Royaume-Uni: le sexisme à Westminster mis en lumière par un article de tabloïd misogyne

La numéro deux de l’opposition travailliste est accusée de « distraire » Boris Johnson, assis en face d’elle, pendant les débats parlementaires en croisant et décroisant les jambes. Le tabloïd Mail on Sunday reprend dans un article publié dimanche les déclarations d’un député conservateur non cité. Depuis dimanche, c’est une tempête politique. Le rédacteur en chef du Mail on Sunday a été convoqué par le président de la Chambre des communes.

 

« No, Mr. Speaker » a répondu Matt Dillon, le rédacteur en chef du Mail on Sunday, en Une de son tabloïd, à la démarche très rare du président de la Chambre des communes. Matt Dillon et l’auteur de l'article, Glen Owen, avaient d’abord accepté de venir discuter avec Sir Lindsay Hoyle pour revenir sur la polémique. Mais ils ont ensuite estimé qu’avec ses différentes prises de parole, le président des Communes avait déjà formé son jugement. C’est vrai que Lindsay s’exprime depuis dimanche pour dénoncer la publication de l’article sur Boris Johnson. Ils ont finalement « respectueusement » décliné l’invitation, au nom de la liberté de la presse.

Cela a fait partie du débat qui a agité le Royaume-Uni. Est-ce que le journaliste est responsable de rapporter des propos qui lui ont été tenus ? Est-ce que le Parlement a son mot à dire sur les choix éditoriaux, par exemple les photos, d’un journal, quand même de mauvais goût ? Le Mail, habitué des potins potaches et des photos de femmes dénudées, a tout de même rappelé qu’il condamnait le sexisme et la misogynie.

Libération de la parole des femmes politiques

Cette « histoire » a permis de mettre en lumière le sexisme à Westminster. Depuis la parution de l’article, plusieurs élues ont corroboré les propos tenus par le député Tory non identifié. À savoir, qu’une députée utiliserait son corps pour distraire ses opposants politiques et pour compenser son manque d’éloquence.

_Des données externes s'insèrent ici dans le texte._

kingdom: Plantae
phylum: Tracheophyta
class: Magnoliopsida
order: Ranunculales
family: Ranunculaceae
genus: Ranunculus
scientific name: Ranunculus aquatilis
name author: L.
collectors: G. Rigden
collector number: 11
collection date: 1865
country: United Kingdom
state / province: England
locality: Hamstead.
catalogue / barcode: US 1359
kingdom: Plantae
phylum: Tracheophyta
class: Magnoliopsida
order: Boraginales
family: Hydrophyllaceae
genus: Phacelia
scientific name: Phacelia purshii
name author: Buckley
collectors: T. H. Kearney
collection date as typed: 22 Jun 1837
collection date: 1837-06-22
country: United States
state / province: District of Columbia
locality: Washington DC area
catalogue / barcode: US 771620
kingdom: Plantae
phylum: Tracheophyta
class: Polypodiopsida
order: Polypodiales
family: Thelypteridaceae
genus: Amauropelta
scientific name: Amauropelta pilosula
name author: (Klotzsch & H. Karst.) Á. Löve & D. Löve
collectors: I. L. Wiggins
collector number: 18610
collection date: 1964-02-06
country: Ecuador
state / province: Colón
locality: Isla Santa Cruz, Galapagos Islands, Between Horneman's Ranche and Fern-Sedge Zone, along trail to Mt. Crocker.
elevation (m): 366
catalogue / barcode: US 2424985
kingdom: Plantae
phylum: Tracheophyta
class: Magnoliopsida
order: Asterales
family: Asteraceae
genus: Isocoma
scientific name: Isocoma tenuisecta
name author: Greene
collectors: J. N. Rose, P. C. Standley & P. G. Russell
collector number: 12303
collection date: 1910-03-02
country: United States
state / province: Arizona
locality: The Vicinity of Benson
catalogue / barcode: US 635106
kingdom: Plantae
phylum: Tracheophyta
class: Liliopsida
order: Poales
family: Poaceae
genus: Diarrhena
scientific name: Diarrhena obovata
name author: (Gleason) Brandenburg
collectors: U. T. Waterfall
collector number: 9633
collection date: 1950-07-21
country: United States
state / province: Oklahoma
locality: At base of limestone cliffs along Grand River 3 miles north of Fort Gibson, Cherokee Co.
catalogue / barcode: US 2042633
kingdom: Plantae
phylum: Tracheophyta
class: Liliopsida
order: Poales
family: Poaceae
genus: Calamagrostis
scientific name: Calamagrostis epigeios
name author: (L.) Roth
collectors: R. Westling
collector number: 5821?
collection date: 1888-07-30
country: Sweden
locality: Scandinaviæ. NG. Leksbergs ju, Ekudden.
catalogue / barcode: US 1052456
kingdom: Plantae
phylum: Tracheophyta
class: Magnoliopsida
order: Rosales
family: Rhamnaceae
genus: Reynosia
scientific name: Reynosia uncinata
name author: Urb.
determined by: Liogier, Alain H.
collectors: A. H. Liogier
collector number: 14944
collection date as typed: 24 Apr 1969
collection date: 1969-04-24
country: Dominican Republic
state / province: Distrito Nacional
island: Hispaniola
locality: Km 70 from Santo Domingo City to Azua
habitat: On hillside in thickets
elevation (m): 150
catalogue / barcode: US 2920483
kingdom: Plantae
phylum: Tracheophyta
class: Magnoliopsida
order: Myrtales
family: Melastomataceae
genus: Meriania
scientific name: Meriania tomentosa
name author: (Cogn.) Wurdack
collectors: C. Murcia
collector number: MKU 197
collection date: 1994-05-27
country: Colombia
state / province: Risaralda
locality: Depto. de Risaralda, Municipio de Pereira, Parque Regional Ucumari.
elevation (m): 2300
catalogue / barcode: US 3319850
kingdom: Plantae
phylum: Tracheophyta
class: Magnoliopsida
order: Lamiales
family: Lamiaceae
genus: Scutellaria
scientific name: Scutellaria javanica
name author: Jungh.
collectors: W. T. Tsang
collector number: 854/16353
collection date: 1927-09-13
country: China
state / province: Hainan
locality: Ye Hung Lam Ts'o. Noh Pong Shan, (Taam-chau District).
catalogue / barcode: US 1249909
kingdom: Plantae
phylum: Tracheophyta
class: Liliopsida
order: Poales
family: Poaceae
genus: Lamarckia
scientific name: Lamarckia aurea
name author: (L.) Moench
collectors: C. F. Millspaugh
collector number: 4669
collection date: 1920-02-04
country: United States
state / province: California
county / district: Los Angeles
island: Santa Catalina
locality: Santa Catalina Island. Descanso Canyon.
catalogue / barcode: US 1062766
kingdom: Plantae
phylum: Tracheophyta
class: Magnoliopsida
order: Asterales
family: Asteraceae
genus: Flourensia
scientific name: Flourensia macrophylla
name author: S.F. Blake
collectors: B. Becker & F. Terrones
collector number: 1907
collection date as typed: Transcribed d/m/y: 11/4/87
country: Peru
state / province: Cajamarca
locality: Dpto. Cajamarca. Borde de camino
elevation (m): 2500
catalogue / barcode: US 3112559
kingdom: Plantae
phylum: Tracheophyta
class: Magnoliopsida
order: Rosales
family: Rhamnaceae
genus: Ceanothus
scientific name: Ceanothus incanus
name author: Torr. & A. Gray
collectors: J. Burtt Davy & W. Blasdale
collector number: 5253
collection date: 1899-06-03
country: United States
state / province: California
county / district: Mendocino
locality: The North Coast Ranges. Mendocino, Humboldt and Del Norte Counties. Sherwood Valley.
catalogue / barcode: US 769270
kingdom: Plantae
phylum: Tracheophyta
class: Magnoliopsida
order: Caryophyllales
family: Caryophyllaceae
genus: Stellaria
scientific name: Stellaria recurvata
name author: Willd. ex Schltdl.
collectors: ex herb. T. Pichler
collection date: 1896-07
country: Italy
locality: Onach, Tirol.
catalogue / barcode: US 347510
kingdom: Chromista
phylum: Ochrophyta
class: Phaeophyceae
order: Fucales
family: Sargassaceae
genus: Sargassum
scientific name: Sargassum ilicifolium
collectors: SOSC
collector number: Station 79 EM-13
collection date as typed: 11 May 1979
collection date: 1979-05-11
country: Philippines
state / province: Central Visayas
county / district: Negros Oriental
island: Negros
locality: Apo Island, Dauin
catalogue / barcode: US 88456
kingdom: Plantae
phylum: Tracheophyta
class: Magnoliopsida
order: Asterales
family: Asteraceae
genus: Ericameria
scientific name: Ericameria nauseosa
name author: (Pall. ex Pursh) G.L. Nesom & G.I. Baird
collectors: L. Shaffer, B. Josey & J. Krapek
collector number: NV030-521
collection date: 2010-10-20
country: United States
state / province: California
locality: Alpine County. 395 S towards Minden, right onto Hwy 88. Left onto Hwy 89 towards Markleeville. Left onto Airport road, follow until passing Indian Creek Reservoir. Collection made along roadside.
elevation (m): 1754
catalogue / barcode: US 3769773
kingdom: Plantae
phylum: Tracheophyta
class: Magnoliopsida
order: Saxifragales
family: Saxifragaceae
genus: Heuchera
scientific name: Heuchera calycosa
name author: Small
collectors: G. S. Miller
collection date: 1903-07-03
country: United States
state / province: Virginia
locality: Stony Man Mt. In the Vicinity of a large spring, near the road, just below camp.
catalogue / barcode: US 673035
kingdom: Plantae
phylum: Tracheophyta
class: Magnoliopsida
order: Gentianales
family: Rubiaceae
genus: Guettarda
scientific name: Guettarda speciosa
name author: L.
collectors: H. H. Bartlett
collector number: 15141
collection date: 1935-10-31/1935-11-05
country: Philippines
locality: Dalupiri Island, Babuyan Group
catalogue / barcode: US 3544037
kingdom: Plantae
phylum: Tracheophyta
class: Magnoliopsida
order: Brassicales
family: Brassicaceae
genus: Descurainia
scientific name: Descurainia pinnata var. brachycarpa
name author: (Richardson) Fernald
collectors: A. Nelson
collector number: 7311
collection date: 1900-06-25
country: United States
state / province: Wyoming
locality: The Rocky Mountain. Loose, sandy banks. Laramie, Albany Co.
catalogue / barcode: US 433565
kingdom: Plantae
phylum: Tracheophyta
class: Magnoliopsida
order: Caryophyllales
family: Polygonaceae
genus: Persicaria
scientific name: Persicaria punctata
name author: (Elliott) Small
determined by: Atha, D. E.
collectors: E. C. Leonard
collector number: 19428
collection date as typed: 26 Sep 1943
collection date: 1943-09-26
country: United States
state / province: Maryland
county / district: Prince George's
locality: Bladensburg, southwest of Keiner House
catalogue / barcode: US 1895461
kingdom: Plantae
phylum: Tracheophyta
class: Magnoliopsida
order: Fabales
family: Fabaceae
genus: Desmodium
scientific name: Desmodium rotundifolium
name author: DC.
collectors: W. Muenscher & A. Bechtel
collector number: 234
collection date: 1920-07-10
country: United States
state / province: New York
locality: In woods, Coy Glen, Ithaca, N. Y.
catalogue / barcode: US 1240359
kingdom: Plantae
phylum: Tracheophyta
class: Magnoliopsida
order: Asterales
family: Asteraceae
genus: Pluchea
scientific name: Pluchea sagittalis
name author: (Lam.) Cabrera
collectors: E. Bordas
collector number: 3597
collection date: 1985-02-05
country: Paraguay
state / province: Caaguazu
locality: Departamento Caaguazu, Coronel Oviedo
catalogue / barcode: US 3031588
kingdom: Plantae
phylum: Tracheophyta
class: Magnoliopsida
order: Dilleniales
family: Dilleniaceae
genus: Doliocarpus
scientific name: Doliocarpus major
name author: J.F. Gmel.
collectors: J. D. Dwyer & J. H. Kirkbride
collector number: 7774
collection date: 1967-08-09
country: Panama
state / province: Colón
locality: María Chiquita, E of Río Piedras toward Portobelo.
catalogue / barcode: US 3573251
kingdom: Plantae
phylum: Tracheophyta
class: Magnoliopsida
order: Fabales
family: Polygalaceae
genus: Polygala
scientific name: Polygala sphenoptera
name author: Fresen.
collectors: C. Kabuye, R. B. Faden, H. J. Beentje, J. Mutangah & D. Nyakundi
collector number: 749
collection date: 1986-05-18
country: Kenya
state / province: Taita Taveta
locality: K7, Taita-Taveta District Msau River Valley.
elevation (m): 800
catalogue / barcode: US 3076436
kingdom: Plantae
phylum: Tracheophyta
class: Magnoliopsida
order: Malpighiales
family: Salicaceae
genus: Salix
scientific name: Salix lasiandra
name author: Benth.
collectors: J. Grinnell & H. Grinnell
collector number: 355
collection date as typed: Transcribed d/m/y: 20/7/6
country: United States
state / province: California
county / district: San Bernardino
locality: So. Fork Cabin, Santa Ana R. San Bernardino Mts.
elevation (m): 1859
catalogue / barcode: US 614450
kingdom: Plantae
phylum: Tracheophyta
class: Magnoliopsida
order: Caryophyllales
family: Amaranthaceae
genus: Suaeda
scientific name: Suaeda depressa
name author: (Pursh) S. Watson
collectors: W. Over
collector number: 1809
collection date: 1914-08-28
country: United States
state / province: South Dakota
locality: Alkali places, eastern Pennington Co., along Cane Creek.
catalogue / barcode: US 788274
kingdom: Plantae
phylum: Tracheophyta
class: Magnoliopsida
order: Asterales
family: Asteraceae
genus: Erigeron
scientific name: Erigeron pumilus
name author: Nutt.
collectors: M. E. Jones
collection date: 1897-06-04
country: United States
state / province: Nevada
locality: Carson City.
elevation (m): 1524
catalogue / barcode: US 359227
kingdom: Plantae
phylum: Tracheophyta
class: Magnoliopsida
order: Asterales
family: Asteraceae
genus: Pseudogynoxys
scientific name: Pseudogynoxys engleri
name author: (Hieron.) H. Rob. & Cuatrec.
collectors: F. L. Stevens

Beaucoup de femmes politiques ont également pris la parole dans les médias pour expliquer que, elles aussi, choisissaient leurs tenues en fonction de ce que pourraient en dire leurs confrères : pas de jupes trop courtes, pas de chemisiers trop légers, pas de décolletés trop plongeants. La députée Harriet Harman, qui est l’élue UE ayant siégé en continu depuis le plus longtemps, juge d’ailleurs que la situation pour les femmes au Parlement a empiré depuis son élection en 1982… Elles ne représentent d’ailleurs qu’un tiers des élues à la Chambre basse – un tout petit peu au-dessus de la moyenne de l’OCDE et dans la lignée des pays de l’Union européenne.

70 plaintes depuis 2018

Oui, le Parlement britannique a même eu son propre mouvement, « Pestminster ». C’était en 2018, depuis, une commission de surveillance et de plaintes a été mise en place. Et ça va au-delà d’une ambiance potache. La Commission a reçu déjà 70 plaintes, qui visent 56 députés… dont trois membres du gouvernement et deux porte-paroles de l’opposition. Des plaintes pour harcèlement sexuel et comportement inapproprié, des plaintes de la part d’élu.e.s et d’assistants parlementaires.

Le président de la Chambre, Lindsay Hoyle, s’est dit affolé par le nombre de députés visés et promet de lancer une enquête sur les conditions de travail au sein du Parlement.